Short answer is, that it depends. I mean, using Metal is probably most efficient way of dealing with GPU, but whether it is worth the effort in this case is up to you. Because for example:
1) If "CPU generated" means some kind of procedural graphics, and you have algorithm for generating nth frame of animation (like, say, some fractals or simple bouncing rectangle) then you shouldn't bother with any textures at all. What you'd want to do is write vertex shader/fragment shader taking parameters (like frame number) as uniforms, and generating nth animation frame directly to the rendering target. No data transfer, no data storage, no memory used, about as effective as it gets.
2) If "CPU generated" requires some memory, because for example it is something like 2d cellular automaton or 2d fluid simulation, then you should alloc as many textures as fields your simulation requires, and this times to (for two frames). Then create a) shaders for initializing initial texture values and b) shaders for simulating step from frame n -> to frame n+ 1. Then you just run your simulation on GPU, for example just before rendering or just after that. No CPU-GPU transfer, not that much memory used, and so on.
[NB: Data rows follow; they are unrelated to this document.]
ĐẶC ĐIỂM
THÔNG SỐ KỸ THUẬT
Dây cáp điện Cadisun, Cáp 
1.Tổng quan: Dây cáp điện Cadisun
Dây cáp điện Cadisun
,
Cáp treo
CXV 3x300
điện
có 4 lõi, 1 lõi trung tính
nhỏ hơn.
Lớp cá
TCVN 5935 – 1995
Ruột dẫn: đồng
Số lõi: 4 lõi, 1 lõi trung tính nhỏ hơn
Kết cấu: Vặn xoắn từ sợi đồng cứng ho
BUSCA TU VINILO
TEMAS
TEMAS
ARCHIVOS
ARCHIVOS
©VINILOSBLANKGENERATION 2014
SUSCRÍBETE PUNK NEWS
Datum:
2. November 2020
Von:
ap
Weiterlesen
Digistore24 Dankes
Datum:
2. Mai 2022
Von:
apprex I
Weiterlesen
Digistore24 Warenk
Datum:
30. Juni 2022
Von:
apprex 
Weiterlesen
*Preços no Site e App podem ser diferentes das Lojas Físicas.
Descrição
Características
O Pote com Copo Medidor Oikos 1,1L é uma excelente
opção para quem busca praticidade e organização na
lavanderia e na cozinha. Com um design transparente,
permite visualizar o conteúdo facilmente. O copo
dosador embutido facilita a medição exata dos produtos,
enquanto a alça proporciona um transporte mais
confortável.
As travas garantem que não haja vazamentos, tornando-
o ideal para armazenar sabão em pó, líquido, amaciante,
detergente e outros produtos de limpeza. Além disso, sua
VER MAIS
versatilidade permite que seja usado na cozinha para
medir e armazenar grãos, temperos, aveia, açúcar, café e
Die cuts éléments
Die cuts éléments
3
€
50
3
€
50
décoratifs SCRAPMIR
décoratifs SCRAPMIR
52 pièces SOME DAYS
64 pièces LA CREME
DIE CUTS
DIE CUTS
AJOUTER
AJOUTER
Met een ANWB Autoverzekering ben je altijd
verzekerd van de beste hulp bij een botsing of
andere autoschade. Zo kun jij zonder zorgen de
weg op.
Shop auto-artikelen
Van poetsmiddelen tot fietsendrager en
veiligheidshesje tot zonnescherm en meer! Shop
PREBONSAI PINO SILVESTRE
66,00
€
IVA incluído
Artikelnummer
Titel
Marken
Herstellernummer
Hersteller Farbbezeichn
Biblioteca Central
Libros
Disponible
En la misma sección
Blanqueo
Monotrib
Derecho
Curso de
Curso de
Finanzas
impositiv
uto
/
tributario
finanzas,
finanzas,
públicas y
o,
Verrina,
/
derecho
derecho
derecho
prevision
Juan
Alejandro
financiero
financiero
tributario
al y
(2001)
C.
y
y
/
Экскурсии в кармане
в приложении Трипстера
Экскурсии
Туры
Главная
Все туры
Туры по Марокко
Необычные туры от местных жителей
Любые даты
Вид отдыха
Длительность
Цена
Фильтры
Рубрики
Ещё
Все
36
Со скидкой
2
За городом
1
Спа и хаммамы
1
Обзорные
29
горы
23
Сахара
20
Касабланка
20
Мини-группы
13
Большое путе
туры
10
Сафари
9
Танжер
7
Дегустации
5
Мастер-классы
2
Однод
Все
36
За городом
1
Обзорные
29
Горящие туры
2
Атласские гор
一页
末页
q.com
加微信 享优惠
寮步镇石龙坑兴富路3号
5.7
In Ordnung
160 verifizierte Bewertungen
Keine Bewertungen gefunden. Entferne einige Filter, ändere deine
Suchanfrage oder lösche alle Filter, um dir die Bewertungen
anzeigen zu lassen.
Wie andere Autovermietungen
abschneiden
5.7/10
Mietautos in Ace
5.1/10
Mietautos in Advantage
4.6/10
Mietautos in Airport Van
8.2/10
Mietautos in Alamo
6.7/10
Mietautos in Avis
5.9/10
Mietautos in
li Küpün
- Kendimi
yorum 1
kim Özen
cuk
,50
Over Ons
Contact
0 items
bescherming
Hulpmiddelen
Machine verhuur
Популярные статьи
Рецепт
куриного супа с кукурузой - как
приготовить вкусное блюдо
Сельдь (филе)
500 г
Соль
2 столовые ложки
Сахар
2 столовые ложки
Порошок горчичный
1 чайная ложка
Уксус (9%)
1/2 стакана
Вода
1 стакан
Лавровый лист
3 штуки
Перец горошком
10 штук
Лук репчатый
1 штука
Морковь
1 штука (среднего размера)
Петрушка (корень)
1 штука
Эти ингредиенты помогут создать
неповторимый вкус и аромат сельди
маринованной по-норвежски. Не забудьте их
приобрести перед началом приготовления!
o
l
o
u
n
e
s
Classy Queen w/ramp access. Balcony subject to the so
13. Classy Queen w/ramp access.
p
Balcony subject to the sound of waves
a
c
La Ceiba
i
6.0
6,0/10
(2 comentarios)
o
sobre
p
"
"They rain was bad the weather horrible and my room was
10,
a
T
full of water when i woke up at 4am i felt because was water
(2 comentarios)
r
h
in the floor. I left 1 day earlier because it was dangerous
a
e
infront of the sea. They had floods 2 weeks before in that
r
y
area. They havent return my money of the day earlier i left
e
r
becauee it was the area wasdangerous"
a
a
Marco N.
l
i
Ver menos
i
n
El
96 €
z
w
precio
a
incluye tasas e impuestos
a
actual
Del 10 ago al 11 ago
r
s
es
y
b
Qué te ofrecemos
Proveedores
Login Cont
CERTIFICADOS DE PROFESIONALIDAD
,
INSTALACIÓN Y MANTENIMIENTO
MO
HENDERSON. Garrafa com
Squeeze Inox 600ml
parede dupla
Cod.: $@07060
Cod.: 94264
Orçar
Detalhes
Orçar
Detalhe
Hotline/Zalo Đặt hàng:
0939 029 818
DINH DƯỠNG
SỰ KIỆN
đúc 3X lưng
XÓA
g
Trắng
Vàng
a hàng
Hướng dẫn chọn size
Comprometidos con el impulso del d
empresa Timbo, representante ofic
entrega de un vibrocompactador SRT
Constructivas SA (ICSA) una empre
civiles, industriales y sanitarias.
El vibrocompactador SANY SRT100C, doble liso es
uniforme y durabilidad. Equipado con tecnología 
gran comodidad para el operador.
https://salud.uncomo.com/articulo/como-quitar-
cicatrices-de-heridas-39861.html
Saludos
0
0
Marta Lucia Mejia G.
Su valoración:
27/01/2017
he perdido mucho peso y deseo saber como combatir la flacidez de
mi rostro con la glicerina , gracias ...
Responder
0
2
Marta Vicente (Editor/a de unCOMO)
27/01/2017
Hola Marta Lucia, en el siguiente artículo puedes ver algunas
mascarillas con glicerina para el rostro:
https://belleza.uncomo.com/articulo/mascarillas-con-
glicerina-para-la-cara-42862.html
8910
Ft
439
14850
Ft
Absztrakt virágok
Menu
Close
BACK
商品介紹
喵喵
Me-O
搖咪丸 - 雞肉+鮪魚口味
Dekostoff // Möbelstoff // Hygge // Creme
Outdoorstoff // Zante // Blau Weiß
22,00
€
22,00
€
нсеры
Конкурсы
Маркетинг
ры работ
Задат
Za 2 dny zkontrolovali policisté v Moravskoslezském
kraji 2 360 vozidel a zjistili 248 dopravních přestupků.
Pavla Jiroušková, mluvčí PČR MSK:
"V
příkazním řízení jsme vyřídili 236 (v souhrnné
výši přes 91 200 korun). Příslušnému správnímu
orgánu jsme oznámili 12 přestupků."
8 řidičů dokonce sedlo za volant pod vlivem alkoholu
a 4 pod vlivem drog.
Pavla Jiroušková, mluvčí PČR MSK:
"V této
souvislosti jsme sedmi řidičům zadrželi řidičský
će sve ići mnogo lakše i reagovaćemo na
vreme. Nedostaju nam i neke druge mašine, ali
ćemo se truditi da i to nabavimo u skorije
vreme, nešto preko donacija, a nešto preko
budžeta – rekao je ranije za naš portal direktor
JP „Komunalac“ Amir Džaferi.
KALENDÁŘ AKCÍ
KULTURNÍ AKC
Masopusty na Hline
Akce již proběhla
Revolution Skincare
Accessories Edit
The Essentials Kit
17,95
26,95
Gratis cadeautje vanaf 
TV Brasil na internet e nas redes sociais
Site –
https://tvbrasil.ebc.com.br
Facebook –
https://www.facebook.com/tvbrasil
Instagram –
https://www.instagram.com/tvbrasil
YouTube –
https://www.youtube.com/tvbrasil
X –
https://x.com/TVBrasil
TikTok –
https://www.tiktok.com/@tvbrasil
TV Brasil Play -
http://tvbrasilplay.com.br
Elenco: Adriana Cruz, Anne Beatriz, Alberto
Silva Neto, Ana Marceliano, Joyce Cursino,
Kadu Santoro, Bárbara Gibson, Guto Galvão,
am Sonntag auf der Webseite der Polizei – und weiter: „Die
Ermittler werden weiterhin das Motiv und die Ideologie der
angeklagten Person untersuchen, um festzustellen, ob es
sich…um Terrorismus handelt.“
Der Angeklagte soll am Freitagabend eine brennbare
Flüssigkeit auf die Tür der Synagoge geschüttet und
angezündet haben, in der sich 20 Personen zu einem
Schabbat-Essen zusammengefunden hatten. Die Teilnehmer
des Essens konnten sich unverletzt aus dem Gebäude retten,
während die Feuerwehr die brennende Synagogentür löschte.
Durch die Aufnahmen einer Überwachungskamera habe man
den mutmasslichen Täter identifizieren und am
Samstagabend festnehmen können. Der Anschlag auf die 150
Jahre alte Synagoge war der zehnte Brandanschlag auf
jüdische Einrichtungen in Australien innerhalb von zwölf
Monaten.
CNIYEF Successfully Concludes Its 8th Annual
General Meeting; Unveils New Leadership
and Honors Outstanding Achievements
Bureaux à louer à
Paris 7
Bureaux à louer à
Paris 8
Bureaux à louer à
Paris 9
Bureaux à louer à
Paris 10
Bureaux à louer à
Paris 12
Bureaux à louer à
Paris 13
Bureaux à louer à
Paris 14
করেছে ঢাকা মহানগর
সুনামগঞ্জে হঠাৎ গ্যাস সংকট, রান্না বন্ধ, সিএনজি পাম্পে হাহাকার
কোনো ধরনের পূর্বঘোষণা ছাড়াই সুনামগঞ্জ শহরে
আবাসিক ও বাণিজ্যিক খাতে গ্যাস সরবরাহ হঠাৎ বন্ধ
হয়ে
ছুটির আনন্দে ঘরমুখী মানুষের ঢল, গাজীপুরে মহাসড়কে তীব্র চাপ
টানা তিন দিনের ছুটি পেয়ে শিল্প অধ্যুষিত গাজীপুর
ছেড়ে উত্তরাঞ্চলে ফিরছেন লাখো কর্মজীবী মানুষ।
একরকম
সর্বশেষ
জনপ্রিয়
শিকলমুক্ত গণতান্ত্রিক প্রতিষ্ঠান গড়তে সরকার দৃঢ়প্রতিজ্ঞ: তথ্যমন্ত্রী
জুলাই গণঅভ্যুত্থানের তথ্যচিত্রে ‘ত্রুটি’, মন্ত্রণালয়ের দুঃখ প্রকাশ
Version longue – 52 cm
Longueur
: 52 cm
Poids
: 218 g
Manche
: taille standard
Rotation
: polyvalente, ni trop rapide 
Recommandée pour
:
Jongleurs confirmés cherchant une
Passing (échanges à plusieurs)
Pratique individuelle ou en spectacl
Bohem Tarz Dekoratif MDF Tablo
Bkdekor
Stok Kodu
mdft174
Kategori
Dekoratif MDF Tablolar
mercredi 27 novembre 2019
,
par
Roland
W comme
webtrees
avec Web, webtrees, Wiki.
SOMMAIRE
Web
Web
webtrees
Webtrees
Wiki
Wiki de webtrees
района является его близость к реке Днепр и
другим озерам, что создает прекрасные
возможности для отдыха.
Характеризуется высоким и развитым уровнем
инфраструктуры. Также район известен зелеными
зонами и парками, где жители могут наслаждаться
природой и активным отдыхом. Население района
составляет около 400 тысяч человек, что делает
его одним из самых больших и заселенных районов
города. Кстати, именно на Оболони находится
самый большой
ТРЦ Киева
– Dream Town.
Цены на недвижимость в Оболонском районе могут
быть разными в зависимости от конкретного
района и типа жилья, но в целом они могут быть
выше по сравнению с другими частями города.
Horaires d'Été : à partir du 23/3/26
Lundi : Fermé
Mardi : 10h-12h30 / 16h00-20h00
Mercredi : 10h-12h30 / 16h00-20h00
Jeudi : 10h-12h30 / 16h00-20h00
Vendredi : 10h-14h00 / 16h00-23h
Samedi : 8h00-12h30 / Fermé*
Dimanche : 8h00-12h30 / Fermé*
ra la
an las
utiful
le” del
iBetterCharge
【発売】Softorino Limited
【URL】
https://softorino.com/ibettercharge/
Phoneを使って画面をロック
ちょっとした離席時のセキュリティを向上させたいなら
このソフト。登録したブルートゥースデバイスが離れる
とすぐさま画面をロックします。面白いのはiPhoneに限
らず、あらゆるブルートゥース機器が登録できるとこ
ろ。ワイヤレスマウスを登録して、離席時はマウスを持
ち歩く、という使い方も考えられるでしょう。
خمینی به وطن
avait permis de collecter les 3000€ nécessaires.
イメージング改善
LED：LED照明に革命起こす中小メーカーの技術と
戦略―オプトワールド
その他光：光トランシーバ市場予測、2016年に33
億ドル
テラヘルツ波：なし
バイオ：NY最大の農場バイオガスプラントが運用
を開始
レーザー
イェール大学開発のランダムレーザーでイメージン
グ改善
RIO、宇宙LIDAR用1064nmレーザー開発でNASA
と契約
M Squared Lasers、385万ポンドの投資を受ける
3) Finally, if animation in question is something that can be done on CPU only (or is impractical to move code to GPU), like raytraced scene, or perhaps motion - capture, or hand-drawn animation, then, and only then I'd consider feeding GPU from CPU. And here devil's in details too, because you'd want different behavior for something like big movie that won't fit in GPU memory, and different for something little and light. I won't use many textures, though. A texture array, or just a big texture + tiling would be a better choice.